Wenn ich dann schräg angeschaut werde und Andere sich wundern, wie bei mir immer alles toll und erfolgreich sein kann,  selbst wenn es dunkel und kalt und ist eklig draußen, lächle ich wissend und entgegne: „Einstellungssache.“ Wenn du deinen Fokus nur auch das Schlechte richtest, warum dann noch wundern? Auch ich fresse Scheiße, wenn nicht gar täglich. Doch aus Scheiße geilstes Schocko-Mousse machen ist eine Kunst. Eine Kunst, die der Übung bedarf.

„Liebe deinen Nächsten wie dich selbst“ stand schon in der Bibel – doch was Menschen bei dieser Phrase oftmals vergessen, ist das „selbst“! Wenn du mit dir nicht im Einklang bist und dich nicht liebst... wer sonst soll es also tun? „Ich denke, also bin ich“, heißt es außerdem.
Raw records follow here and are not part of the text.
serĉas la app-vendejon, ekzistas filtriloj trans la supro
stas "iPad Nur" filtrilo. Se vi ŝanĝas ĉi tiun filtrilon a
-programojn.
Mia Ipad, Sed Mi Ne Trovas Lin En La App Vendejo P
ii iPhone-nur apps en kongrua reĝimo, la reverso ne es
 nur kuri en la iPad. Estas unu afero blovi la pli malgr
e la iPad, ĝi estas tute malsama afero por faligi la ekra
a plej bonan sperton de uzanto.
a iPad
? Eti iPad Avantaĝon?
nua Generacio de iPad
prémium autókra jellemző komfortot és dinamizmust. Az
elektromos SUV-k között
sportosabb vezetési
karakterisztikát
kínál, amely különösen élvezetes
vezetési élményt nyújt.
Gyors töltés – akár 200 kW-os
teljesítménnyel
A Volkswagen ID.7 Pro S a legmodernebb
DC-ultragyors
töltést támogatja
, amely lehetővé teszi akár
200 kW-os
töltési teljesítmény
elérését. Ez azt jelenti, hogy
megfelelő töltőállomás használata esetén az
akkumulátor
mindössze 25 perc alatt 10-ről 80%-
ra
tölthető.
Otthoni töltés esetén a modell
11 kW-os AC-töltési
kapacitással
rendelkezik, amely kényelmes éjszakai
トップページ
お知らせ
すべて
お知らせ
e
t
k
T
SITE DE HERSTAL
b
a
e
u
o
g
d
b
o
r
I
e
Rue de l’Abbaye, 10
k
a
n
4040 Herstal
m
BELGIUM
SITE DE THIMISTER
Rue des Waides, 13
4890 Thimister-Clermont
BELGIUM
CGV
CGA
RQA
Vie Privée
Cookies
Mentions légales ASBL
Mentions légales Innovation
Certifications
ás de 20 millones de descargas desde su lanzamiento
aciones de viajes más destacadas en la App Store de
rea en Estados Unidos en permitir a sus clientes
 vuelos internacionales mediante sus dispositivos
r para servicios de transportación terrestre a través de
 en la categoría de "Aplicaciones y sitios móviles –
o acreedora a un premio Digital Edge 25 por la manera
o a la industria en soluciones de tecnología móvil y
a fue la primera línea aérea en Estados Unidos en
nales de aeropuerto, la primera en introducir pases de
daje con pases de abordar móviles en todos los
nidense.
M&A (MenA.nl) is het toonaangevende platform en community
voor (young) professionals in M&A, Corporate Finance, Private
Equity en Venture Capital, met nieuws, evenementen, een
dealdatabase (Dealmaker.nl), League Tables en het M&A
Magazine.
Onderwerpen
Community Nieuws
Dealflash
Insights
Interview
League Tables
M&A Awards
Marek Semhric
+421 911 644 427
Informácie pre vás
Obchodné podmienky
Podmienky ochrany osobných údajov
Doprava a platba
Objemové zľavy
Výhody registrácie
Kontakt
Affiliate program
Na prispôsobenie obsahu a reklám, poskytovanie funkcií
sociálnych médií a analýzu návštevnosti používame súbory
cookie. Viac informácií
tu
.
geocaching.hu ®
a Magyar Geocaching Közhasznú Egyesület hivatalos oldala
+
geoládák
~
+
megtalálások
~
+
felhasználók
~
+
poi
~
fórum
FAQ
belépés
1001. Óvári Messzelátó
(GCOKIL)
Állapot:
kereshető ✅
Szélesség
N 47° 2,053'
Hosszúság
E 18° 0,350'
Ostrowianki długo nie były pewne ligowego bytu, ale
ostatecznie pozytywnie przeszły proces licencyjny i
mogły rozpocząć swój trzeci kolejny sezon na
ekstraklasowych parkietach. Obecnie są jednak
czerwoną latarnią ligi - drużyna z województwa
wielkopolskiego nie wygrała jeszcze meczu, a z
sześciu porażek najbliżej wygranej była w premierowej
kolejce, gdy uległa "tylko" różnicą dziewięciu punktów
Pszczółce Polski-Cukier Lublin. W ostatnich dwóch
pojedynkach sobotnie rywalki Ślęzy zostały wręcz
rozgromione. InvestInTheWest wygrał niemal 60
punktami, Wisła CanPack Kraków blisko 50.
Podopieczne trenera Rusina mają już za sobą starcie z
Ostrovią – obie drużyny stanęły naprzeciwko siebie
Das Sein in permanenter, performativer Selbstreflexion, ist ständige Nach- und Neujustierung. Denke also, aber sei dabei vor allem – du selbst. Man beachte dabei die semantische Zusammensetzung des Wortes Selbstbewusstsein: sei dich deiner selbst stets bewusst. Am ehesten noch dann, wenn du an einen Punkt kommst, an dem deine Authentizität in Frage gestellt wird.

Wir alle kennen das Märchen der kleinen Meerjungfrau, die unbedingt Mensch sein wollte und für ihre Beine durch Höllenqualen ging. Sie scheiterte. Was lernen wir also daraus? Sicher nicht dass es sinnlos wäre, romantischen Idealen hinterher zu jagen. Aber suche unter deinesgleichen. Lasse Menschen vorbeiziehen, die dich aufhalten wollen. Laufe langsamer. Trete einen Schritt zurück, denke, also sei!

Und wenn du Gefahr läufst, auf die Fresse zu fallen, dann LASS dich auch fallen. Nehme mit was du kannst, steh wieder auf  mit angebissenen Ohren, schnüre die harten Bandagen fester, stürze dich wieder in den Kampf. Aus Schmerz erwächst: Erfahrung. Und Narben sind verdammt sexy.